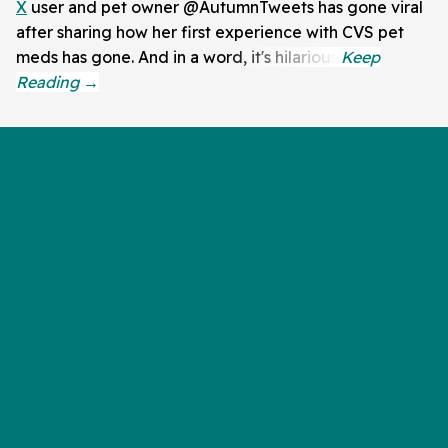
X
user and pet owner @AutumnTweets has gone viral
after sharing how her first experience with CVS pet
meds has gone. And in a word, it's hilarious.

Prompt ▸
Beginning with the line in which "after sharing how" appears, set down each line through the last one in the listing, unchanged and with no extras.

Result for this task ▸
after sharing how her first experience with CVS pet
meds has gone. And in a word, it's hilarious.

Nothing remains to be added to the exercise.